Arguments Against UBI in India
- Fiscal Unsustainability:
A poverty-line UBI would cost around 4.9% of GDP (2016 prices), a huge fiscal burden given India’s combined debt over 81% of GDP. It could crowd out essential public investments in health, education, and infrastructure. - Disincentive to Work:
UBI might reduce labor participation, especially in informal sectors that employ over 90% of workers, leading to labor shortages and wage distortions. Evidence from US Negative Income Tax experiments showed reduced work hours, particularly among secondary earners. - Risk of Inflation:
Injecting large cash amounts without matching supply increase risks demand-pull inflation, hitting prices of essentials like food and housing and lowering UBI’s real value. CPI was already elevated at 5.49% in Sept 2024. - Equity Concerns:
Universal payments to all, including wealthy groups holding 77% of national wealth, result in inefficient use of scarce resources. Equal transfers to the rich and poor are regressive in an unequal country. - Undermining Targeted Welfare:
UBI replacing schemes like PDS or MGNREGA risks harming vulnerable groups dependent on food security and statutory employment rights. These schemes stabilize wages and are vital safety nets. - Implementation and Exclusion Challenges:
Despite JAM infrastructure, digital illiteracy, banking gaps, and authentication failures (up to 51%) pose significant last-mile delivery challenges and could exclude needy populations. - Concerns on Spending:
Critics worry unconditional cash might be spent on harmful "temptation goods" like alcohol or tobacco, especially if not provided to women directly, which could worsen public health and economic costs.
Steps to Make UBI Viable in India
- Incremental Welfare Floor (MPBI):
Start with a Modified and Phased Basic Income at 1-1.5% of GDP, providing a universal minimum safety net without displacing key schemes like PDS and MGNREGA initially. This controls fiscal impact while minimizing exclusion. - Quasi-Universal Targeting:
Prioritize vulnerable demographics such as women, elderly (60+), and persons with disabilities — a “universal within a category” approach to maximize social benefits and limit costs. - Transparent Subsidy Rationalization Fund:
Create a legally ring-fenced UBI fund financed by phasing out inefficient subsidies (e.g., high-income fuel, certain tax exemptions), ensuring dedicated budget support protected from diversion. - Conditional, Gradual Replacement of Schemes:
Replace only those welfare programs with documented inefficiencies via rigorous social audits, preserving impactful ones like PDS and MGNREGA until UBI reaches viability at poverty-level amounts. - Strengthen JAM+ Infrastructure:
Expand digital literacy and banking services, introduce robust grievance redressal for biometric failures, and provide fallback mechanisms like OTP/manual withdrawals to ensure inclusivity. - Fiscal Federalism Cooperation:
Establish a Joint UBI Commission for cost-sharing between Centre and States (e.g., 60:40), integrating state schemes without harming state finances or creating political conflict. - Legal Entitlement for UBI:
Embed UBI in law as a social right through a Social Security Act, guaranteeing permanence, political commitment, and enforceability by citizens to ensure adequacy and regularity.

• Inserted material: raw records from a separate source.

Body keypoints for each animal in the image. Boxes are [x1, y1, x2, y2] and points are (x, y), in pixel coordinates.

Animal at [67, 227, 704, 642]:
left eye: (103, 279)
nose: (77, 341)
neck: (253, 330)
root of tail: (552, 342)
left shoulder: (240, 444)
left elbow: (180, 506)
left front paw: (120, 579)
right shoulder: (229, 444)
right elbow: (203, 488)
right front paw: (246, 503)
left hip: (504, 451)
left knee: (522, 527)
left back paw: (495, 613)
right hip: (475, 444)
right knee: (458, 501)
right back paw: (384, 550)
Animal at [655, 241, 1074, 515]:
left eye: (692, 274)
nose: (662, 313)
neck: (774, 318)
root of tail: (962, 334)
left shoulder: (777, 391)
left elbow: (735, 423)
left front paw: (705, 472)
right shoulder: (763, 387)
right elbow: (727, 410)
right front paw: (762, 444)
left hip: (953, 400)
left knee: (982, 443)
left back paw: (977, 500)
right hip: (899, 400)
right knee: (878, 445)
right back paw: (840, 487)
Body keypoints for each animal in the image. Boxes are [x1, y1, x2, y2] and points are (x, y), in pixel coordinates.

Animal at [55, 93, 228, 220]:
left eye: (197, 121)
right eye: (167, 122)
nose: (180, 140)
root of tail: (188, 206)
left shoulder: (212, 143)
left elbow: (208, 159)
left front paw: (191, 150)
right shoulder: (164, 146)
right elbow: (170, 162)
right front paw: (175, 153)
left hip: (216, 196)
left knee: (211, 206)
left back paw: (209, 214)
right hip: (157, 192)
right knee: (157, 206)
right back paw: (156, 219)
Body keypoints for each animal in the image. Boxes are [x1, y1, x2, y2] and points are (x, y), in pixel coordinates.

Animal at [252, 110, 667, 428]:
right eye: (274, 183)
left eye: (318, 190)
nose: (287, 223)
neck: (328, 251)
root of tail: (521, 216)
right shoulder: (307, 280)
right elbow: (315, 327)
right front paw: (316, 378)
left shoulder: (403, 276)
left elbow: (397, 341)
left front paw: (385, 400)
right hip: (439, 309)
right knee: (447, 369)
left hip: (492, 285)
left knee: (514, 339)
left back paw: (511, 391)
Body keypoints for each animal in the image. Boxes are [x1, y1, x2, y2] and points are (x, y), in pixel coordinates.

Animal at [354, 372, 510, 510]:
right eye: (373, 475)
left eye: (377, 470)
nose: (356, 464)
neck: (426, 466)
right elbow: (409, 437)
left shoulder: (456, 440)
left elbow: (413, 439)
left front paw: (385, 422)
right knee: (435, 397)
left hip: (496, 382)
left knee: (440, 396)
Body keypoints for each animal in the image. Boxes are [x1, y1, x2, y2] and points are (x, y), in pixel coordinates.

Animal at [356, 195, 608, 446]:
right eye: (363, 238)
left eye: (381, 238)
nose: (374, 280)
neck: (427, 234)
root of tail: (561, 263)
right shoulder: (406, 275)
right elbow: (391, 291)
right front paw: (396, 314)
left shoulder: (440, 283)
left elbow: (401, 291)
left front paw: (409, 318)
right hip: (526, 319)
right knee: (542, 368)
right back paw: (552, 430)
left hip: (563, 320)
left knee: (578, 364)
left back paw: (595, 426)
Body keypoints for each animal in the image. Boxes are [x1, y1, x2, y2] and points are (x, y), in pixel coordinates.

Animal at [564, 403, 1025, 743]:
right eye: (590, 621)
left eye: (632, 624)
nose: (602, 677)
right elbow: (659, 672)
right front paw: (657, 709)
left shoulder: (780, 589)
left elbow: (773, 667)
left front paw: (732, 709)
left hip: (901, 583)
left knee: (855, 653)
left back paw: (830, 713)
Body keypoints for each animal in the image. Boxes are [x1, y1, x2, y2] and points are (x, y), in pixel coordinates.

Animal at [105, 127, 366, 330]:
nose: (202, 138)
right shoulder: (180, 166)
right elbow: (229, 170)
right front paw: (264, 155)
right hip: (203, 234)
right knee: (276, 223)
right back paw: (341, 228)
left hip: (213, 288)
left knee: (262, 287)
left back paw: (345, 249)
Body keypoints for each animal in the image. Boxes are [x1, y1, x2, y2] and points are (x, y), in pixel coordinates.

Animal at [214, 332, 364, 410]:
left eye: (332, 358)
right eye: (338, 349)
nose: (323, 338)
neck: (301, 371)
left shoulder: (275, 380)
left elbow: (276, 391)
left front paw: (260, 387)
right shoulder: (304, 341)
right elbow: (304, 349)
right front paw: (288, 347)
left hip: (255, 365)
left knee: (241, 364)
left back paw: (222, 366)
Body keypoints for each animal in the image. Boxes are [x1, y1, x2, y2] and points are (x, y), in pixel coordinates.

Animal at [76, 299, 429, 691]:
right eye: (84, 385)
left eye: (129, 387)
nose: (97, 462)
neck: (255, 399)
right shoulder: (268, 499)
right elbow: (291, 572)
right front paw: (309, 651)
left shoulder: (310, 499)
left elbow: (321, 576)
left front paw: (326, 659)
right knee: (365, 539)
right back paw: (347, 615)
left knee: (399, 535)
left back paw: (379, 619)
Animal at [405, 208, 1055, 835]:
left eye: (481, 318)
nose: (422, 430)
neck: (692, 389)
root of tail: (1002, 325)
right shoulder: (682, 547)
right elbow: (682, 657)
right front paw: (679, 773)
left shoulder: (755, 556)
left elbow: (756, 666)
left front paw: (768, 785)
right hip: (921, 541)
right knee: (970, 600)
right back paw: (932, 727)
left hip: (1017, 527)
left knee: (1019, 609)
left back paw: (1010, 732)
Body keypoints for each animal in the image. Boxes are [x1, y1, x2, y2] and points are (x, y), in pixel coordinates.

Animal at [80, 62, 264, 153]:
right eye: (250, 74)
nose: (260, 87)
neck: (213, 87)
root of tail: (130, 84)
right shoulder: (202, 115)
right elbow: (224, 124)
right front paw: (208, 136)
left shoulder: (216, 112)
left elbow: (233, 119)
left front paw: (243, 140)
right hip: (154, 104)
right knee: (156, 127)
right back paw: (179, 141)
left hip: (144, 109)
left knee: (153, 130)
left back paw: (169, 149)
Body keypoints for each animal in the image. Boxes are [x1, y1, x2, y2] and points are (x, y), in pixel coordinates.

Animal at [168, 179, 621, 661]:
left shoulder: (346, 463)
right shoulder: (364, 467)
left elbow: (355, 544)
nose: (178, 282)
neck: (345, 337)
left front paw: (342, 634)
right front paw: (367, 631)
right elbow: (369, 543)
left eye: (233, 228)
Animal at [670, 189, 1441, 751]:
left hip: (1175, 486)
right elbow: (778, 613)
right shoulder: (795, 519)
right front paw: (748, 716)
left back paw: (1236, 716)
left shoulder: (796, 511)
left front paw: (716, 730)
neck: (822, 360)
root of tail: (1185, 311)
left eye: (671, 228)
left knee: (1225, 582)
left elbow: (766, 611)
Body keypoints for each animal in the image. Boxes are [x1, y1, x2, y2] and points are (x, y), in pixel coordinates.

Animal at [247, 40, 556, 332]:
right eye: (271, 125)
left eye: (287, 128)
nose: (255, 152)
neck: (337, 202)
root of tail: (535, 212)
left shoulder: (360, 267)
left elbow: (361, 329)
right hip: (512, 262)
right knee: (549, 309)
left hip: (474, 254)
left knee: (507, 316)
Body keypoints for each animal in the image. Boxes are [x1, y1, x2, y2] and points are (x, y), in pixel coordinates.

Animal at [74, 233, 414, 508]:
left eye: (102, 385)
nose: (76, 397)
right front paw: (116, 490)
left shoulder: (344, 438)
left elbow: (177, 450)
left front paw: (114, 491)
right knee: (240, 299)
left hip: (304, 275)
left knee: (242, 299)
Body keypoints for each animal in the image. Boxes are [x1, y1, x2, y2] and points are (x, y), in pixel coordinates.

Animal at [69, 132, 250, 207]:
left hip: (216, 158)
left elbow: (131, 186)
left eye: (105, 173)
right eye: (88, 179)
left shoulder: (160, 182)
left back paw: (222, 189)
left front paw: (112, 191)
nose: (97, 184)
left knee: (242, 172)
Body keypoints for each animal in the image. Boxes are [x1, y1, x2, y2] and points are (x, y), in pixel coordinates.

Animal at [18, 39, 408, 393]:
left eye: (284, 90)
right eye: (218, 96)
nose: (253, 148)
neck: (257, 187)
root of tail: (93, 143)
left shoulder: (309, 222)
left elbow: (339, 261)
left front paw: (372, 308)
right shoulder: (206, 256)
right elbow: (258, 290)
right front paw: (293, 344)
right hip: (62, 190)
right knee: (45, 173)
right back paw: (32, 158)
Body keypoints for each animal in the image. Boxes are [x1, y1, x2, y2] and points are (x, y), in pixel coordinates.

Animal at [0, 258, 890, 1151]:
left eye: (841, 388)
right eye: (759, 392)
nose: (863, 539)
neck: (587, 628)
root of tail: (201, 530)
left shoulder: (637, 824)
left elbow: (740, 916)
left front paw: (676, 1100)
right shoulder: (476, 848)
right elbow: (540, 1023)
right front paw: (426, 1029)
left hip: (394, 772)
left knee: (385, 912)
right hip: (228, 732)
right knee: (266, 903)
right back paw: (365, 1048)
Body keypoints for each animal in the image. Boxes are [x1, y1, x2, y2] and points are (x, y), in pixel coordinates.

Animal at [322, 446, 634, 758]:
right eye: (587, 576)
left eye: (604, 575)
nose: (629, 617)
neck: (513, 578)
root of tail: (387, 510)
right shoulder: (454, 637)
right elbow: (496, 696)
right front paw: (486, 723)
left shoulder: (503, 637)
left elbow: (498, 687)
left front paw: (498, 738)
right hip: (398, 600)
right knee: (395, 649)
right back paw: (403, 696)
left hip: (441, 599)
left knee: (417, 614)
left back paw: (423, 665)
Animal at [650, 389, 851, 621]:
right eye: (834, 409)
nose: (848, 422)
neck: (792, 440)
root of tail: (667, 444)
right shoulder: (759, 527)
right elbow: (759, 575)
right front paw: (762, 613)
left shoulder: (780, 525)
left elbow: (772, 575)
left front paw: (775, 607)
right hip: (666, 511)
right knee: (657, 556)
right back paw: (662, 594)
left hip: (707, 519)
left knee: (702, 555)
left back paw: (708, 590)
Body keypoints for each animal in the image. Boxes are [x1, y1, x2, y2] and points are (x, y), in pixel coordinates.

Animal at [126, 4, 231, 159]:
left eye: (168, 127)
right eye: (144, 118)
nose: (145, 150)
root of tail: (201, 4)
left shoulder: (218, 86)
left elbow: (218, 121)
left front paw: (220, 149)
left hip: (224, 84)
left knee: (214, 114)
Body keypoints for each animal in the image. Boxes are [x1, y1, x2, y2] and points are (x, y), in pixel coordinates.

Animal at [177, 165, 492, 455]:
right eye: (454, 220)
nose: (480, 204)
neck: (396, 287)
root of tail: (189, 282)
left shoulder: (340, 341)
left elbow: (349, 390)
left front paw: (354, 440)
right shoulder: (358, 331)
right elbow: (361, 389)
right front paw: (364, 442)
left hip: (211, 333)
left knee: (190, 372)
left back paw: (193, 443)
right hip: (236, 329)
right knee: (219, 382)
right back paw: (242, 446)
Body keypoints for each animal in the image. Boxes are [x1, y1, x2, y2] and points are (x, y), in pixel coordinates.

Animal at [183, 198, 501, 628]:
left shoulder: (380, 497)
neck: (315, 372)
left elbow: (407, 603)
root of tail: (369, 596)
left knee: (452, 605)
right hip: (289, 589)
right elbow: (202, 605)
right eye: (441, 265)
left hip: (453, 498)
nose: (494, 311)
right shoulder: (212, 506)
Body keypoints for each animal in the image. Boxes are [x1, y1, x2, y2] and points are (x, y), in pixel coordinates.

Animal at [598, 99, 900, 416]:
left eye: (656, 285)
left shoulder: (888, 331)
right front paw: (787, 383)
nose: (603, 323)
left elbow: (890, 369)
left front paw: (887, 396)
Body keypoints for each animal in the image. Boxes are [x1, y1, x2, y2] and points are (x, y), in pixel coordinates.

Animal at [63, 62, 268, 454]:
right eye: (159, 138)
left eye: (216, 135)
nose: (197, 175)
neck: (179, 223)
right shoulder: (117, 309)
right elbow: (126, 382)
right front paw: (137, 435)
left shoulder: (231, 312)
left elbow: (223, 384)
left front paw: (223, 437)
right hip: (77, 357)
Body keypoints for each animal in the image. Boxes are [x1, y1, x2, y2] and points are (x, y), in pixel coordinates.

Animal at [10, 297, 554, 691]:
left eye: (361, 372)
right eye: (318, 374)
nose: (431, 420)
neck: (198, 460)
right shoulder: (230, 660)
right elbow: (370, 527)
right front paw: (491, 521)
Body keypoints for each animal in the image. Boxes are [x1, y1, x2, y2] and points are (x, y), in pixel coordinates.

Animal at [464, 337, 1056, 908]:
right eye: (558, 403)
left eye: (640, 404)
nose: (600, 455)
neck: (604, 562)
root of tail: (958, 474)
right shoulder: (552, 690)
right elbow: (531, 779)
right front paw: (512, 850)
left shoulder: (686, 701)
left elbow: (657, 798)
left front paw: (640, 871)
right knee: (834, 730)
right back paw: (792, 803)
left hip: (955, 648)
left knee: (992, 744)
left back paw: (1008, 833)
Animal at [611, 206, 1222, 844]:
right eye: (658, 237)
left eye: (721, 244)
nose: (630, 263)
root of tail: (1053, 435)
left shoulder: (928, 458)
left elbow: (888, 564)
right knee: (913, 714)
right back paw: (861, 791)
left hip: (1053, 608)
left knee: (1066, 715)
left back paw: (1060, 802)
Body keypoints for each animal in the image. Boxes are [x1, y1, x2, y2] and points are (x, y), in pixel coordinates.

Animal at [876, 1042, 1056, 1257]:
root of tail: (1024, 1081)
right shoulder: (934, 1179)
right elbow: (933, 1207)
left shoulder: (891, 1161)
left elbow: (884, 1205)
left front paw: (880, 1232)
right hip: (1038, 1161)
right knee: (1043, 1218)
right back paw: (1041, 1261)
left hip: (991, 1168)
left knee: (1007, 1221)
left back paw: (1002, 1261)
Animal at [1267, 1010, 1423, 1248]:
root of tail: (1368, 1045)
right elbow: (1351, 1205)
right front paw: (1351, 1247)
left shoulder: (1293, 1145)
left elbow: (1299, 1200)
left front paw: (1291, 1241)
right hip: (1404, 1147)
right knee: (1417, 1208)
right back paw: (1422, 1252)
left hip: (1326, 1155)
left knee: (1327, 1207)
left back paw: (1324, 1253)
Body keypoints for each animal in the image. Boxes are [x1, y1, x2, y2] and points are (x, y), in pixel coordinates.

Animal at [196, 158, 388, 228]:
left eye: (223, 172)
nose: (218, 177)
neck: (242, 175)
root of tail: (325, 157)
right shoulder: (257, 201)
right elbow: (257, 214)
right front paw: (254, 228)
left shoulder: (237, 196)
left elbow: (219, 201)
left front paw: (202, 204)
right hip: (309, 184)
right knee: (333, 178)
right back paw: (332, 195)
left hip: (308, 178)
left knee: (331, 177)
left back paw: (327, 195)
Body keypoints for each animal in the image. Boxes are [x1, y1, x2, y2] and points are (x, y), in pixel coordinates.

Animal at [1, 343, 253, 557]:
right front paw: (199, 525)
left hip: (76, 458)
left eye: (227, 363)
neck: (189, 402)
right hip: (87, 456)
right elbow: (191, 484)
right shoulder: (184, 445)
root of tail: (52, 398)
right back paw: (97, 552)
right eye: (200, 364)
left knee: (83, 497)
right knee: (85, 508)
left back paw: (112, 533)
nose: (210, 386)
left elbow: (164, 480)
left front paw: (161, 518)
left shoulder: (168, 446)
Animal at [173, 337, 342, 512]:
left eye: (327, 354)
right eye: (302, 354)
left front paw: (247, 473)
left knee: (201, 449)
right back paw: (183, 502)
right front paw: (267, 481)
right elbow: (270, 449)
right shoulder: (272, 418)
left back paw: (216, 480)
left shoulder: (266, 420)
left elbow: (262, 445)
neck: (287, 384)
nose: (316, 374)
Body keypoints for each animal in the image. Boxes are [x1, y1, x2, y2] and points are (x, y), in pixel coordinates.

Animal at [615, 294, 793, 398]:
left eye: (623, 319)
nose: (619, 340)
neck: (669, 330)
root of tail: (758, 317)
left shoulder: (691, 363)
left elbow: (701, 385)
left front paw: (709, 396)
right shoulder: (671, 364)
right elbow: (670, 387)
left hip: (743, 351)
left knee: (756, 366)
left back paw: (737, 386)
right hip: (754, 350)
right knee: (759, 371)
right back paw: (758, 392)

Universal Basic Income (UBI) carries the transformative promise of reshaping India’s social contract—anchoring it in dignity, security, and opportunity for all. Its success, however, hinges on thoughtful fiscal architecture, seamless digital delivery, and a phased, inclusive rollout. Rather than replacing existing welfare guarantees, a well-designed UBI can strengthen and complement them, creating a more cohesive safety net. If implemented with vision and care, UBI could become a defining step toward a more just, resilient, and equitable India. As the nation navigates the twin challenges of rapid growth and deepening inequality, UBI reminds us that true progress lies not in the accumulation of wealth, but in the universal assurance of dignity.